Teachers are not compensated for most if not all of the time they put in preparing innovative lessons. Sure, a teacher could just “phone it in” and not spend as much extra time on lesson planning. A teacher that just gives textbook work and worksheets? That’s what that looks like. Few educators, however, want to be a C-list or D-list teacher. Many educators strive to be A-list, putting their hearts into a quality product well after the school bell has rung.
And while I am sure teachers put in time outside the scheduled day the world over, the United States compensates its teachers particularly poorly for our time demands compared to other countries:
So our society either needs to:
recognize innovation, collaboration, and all things that make professional education great by valuing how much time and effort outside the classroom is required,
– or –
acknowledge that we have set up a system that is okay with exhausting teachers to the point of mediocrity.
With the current climate, I may be asking too much just with verbs like ‘recognize’ and ‘acknowledge’, but I intend to aim high…
Tomorrow is November 4th. About a month ago, I was handed this flyer by a colleague. What appeared originally to be a small group of teachers had gained momentum on social media sites and was calling for all teachers to participate in a walk out.
My issue with this plan was that this would not affect Governor McCrory nor the NC legislature. This would hurt my principal, my colleagues, and the students I teach. Governor McCrory’s day in the governor’s mansion would probably change very little.

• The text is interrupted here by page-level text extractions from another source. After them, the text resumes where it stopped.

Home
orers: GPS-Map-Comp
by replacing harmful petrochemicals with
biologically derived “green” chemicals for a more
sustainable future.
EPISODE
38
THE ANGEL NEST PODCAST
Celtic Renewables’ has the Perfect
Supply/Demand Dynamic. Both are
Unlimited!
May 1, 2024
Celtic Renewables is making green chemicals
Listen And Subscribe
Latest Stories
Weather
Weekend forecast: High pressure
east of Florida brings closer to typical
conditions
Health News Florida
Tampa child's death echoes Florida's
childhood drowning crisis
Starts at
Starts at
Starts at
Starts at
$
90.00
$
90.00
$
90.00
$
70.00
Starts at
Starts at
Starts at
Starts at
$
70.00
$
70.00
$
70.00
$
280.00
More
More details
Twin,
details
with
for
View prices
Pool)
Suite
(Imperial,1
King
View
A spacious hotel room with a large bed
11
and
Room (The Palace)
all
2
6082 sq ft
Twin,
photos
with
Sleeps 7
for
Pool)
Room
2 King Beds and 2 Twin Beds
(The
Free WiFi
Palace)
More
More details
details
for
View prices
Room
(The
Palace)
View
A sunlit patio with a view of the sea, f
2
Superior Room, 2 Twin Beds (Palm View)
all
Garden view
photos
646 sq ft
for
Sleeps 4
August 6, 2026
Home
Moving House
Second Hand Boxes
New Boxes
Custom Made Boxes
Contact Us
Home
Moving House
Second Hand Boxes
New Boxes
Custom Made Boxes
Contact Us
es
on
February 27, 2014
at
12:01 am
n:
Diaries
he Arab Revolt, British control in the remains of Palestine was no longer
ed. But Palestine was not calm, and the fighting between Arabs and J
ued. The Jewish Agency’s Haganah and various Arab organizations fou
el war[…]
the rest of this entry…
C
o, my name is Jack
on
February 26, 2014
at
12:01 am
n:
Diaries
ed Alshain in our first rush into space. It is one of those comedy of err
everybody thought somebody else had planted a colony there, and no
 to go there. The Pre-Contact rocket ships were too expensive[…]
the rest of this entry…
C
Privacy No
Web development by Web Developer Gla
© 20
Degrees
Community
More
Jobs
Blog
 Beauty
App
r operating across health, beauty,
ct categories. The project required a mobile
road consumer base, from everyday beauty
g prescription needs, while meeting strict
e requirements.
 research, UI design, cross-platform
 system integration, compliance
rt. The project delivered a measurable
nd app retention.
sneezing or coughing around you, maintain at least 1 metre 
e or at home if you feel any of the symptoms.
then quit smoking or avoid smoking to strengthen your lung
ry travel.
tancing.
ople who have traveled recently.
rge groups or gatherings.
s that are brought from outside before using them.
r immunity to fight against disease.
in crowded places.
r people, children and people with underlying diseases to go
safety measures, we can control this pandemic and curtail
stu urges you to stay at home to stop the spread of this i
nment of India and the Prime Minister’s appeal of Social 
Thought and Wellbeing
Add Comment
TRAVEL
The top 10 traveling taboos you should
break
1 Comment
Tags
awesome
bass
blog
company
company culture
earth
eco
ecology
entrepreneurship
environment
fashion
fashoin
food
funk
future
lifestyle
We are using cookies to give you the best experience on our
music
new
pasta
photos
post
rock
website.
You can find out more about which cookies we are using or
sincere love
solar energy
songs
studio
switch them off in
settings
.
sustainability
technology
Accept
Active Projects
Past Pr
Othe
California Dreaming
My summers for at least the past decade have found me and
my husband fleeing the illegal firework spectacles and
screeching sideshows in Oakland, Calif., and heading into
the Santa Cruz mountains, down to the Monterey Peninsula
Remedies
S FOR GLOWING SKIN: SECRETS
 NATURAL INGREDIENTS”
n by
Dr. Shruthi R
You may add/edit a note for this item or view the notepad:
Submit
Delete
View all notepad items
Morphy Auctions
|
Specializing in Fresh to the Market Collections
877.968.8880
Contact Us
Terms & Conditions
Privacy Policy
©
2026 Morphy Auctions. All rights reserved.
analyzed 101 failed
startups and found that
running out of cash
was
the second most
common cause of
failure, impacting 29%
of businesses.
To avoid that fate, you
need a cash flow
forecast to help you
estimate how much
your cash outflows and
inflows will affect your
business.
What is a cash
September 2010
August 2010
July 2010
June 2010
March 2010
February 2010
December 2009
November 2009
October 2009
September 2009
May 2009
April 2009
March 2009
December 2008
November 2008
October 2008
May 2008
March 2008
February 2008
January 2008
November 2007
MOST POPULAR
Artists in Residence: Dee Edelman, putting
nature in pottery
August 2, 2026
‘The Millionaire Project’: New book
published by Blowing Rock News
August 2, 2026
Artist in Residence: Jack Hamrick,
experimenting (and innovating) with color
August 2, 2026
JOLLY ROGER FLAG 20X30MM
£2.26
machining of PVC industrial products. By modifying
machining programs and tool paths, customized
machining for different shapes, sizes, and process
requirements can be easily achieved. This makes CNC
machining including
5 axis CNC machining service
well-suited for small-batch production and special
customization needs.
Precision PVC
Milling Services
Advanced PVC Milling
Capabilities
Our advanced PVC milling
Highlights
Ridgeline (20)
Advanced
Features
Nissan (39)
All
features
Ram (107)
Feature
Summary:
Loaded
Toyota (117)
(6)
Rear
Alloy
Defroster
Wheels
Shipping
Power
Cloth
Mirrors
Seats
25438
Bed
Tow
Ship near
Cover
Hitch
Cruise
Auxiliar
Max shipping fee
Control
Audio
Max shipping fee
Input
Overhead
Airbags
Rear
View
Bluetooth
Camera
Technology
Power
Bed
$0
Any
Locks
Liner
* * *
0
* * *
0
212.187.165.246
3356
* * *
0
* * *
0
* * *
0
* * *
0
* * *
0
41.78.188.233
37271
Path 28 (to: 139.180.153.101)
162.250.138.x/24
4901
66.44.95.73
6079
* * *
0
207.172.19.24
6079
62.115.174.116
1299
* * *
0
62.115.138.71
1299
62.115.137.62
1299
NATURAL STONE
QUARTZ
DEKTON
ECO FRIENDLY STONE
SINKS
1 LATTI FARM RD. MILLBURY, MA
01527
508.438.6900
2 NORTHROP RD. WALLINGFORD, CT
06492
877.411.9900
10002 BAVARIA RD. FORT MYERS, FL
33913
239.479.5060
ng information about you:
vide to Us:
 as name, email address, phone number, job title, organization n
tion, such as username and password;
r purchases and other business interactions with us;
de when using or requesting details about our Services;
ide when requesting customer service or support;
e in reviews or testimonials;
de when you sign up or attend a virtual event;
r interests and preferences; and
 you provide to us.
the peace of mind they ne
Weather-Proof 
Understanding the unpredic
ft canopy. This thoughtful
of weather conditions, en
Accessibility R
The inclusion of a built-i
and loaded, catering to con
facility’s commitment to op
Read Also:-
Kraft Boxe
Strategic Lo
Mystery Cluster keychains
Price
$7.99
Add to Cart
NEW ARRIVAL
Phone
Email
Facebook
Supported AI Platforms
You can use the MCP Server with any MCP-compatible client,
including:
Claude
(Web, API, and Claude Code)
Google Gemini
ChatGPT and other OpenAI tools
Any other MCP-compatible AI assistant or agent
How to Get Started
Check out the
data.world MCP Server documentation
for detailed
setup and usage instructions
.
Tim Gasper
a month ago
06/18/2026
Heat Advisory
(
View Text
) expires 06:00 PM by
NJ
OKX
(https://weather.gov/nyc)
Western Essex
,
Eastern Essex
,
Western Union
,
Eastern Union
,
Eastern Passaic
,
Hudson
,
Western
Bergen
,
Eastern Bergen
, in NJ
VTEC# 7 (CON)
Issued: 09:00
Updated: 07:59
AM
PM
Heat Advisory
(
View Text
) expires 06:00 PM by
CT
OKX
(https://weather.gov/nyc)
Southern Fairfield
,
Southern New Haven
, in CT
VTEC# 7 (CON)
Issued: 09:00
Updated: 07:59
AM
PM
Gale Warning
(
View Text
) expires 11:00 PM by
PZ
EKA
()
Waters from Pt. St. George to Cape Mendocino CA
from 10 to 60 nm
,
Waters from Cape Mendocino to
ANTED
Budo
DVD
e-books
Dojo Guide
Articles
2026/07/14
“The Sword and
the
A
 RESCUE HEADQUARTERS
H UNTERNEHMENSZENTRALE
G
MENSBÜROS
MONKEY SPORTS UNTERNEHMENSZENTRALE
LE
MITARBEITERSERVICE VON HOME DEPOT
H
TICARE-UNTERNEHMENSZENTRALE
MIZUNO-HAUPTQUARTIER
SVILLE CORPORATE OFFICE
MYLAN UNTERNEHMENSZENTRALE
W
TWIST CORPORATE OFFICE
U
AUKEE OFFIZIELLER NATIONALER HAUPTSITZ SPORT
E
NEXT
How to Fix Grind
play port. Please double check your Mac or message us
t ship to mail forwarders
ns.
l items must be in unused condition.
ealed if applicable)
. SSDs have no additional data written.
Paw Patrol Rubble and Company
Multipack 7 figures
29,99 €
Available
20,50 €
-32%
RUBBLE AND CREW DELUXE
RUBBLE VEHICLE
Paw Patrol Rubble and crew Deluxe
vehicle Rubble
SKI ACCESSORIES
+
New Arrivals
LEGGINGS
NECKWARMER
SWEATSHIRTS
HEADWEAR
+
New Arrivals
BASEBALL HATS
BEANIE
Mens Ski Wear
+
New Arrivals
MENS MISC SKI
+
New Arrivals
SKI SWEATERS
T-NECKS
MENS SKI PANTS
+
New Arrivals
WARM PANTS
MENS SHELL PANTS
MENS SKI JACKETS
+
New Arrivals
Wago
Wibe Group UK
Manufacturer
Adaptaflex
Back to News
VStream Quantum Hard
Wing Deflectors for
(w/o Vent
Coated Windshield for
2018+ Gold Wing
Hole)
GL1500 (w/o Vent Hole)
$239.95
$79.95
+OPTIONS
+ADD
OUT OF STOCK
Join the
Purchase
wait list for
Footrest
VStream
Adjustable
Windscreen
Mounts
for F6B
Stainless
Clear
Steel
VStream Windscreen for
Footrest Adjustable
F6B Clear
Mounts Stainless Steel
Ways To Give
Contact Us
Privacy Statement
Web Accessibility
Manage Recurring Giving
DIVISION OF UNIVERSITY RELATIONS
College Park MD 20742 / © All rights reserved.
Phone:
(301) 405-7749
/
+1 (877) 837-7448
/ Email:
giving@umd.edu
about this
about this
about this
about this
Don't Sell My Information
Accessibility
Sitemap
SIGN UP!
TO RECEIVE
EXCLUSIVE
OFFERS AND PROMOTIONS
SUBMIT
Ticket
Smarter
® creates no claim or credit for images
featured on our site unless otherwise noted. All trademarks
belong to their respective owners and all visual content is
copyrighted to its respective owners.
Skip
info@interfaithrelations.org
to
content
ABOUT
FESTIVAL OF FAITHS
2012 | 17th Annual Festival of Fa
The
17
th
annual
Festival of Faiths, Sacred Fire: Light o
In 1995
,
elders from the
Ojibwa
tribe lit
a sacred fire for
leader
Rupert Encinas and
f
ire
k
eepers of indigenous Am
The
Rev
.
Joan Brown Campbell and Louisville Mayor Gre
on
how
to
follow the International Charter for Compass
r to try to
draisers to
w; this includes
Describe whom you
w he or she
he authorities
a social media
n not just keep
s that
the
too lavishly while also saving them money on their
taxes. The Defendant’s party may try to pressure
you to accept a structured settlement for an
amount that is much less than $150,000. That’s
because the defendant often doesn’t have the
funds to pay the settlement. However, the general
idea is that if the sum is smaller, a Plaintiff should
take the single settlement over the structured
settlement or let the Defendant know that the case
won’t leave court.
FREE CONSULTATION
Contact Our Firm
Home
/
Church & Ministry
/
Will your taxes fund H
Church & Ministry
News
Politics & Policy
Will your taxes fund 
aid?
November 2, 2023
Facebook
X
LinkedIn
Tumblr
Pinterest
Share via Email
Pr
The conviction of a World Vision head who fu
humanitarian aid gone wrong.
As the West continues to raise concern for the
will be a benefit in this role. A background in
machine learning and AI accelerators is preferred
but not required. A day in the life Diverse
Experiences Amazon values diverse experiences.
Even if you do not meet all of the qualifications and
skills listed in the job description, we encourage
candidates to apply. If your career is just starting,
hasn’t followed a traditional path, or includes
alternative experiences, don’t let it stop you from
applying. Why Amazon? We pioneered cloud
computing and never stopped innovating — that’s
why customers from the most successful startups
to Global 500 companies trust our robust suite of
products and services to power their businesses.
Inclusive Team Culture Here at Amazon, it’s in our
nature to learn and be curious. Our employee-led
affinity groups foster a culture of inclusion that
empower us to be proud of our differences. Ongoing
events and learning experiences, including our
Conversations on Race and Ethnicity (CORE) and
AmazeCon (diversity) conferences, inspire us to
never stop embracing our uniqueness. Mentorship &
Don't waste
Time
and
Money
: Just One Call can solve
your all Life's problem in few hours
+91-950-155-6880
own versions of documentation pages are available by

However, I understood the teachers’ goal and frustration. We as a group are powerless, and those in power know this. This very fact shows this plan’s desperation.
I’ll be at my school tomorrow. Early. As usual. But parents like Ms. Douglass seem to be missing the fact that if the treatment of teachers in North Carolina isn’t changed very soon, it will be more than one day in November with no one left to teach her child.